Derrubando barreiras e mitos
Às vezes, ouço pessoas falando em meritocracia como um critério
justo de ascensão profissional. Acontece que estamos num país extremamente
desigual, no qual o potinho das oportunidades está ao alcance de um grupo
restrito. A própria maneira que a sociedade brasileira está estruturada já
impõe barreiras para certos grupos. Por isso a importância de repensar a
meritocracia, uma vez que partimos de lugares e universos distintos.
Basta pensar o seguinte: que requisitos são exigidos, em geral,
para um bom cargo no mundo corporativo? No momento da seleção, é provável que
perguntem se o candidato tem inglês fluente, diploma, pós-graduação. Ali já se
levanta uma barreira para aqueles que não tiveram condições de cursar uma
faculdade, frequentar aulas de outro idioma. Dependendo do seu ponto de
partida, você sai em desvantagem nos primeiros passos da caminhada.
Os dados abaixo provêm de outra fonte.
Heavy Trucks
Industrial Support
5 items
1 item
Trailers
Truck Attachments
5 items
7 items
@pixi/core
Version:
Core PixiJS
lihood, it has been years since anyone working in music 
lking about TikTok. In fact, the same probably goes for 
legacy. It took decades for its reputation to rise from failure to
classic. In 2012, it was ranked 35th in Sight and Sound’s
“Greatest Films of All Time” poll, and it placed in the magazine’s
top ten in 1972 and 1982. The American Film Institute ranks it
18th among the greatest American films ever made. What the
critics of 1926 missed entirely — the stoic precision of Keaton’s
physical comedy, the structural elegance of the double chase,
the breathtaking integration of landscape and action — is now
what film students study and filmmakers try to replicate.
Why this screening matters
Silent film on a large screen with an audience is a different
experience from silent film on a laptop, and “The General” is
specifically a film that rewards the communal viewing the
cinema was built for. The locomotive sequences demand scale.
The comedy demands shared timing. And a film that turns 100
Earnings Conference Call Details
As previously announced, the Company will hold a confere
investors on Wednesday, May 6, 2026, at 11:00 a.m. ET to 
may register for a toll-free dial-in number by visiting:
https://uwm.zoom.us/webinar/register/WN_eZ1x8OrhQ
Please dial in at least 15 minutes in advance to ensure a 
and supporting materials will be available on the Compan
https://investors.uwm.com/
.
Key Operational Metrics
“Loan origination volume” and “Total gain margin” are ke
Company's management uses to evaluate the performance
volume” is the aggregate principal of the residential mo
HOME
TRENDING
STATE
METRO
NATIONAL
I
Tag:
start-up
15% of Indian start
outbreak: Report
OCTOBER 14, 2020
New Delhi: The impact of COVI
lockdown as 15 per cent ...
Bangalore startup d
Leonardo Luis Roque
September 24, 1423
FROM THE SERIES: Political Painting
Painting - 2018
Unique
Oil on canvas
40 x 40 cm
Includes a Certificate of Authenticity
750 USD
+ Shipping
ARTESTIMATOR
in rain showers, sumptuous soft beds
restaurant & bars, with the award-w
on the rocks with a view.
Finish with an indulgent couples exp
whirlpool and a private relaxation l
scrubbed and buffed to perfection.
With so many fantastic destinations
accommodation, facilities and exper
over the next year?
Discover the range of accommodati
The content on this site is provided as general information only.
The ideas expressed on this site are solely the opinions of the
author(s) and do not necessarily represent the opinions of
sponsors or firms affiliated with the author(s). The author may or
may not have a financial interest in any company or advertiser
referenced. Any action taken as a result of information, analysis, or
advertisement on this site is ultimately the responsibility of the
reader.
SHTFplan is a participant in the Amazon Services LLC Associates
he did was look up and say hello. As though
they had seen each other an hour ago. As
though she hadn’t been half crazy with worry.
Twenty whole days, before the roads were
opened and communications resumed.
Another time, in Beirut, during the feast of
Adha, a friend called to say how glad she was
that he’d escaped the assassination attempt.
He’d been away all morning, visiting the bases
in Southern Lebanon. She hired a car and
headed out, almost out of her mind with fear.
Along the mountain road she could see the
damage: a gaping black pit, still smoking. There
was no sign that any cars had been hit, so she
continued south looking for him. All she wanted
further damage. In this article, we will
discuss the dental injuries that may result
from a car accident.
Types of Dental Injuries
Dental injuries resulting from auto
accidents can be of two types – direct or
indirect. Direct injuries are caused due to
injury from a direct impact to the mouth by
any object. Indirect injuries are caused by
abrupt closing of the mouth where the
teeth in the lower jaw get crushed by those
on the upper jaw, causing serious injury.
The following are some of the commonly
Aí vem outro mito de que não existem profissionais negros ou
LGBTQIAPN+ para ocupar essas posições. O Brasil tem uma população de 172
milhões de pessoas aptas ao trabalho, sendo que 56% são de pessoas negras,
segundo dados divulgados no fim de 2021 pelo
IBGE.
Ou seja, estamos no mercado ou à procura de emprego, com dificuldade de acesso
às oportunidades.
Ainda que a gente tenha um longo caminho pela frente para reverter
esse quadro, vejo uma evolução. Empresas estão entendendo melhor a necessidade
(e o valor) de um ambiente mais diverso e lançando meios e ferramentas para
alcançá-lo. Não estamos falando apenas de obter uma justiça social, mas de
incentivar empresas a serem mais inovadoras. Estudos, como o da consultoria McKinsey, apontam para a diversidade
de visões e opiniões como uma importante alavanca para a performance.
Nossa função é construir
pontes, novas redes de conexão que transponham as eventuais barreiras
históricas. Internamente, já vejo os resultados: uma considerável mudança na
percepção dos funcionários, que estão mais abertos para estabelecer conexões
fora do seu grupo de convívio. Testemunhamos também a implementação dos
programas e políticas, que auxiliam em toda esta jornada de construção de
alianças onde as todas as interseccionalidades não sejam uma barreira para
avançarmos e conquistarmos os espaços, contribuindo na transformação cultural
do mercado corporativo, consequentemente, com uma sociedade mais equalitária.